• **Required action**: The reply is a verbatim copy of the listing below with its images dropped.

• **Given information**:

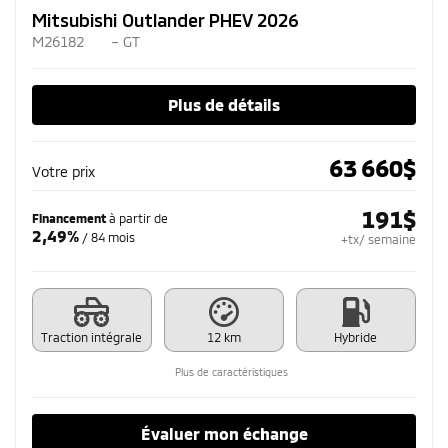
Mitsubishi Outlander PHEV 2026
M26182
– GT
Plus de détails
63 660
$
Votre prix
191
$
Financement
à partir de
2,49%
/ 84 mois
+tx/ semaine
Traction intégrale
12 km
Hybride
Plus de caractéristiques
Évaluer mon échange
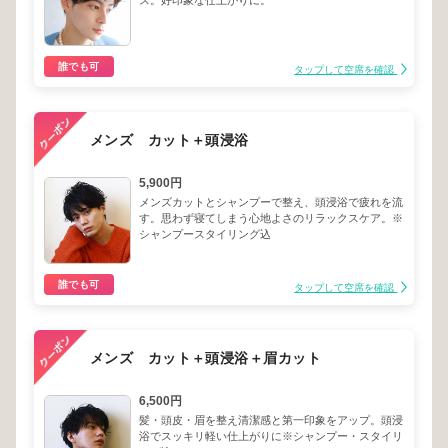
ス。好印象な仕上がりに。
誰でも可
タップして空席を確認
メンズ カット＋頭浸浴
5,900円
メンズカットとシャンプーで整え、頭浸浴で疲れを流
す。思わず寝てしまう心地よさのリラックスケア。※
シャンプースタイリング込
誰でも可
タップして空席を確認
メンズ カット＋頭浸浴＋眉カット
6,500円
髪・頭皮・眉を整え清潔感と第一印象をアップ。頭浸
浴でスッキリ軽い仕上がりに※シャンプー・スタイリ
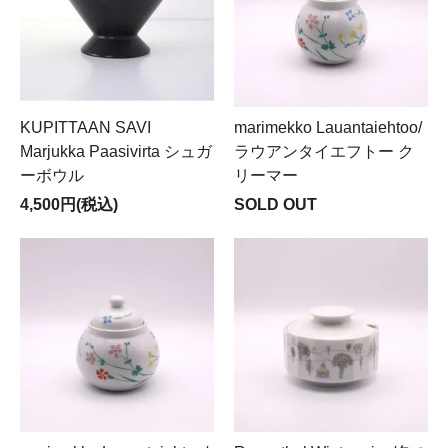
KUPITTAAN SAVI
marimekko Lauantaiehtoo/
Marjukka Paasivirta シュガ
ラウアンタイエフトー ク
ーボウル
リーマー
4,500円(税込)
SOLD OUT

• **Result**:
Mitsubishi Outlander PHEV 2026
M26182
– GT
Plus de détails
63 660
$
Votre prix
191
$
Financement
à partir de
2,49%
/ 84 mois
+tx/ semaine
Traction intégrale
12 km
Hybride
Plus de caractéristiques
Évaluer mon échange
ス。好印象な仕上がりに。
誰でも可
タップして空席を確認
メンズ カット＋頭浸浴
5,900円
メンズカットとシャンプーで整え、頭浸浴で疲れを流
す。思わず寝てしまう心地よさのリラックスケア。※
シャンプースタイリング込
誰でも可
タップして空席を確認
メンズ カット＋頭浸浴＋眉カット
6,500円
髪・頭皮・眉を整え清潔感と第一印象をアップ。頭浸
浴でスッキリ軽い仕上がりに※シャンプー・スタイリ
KUPITTAAN SAVI
marimekko Lauantaiehtoo/
Marjukka Paasivirta シュガ
ラウアンタイエフトー ク
ーボウル
リーマー
4,500円(税込)
SOLD OUT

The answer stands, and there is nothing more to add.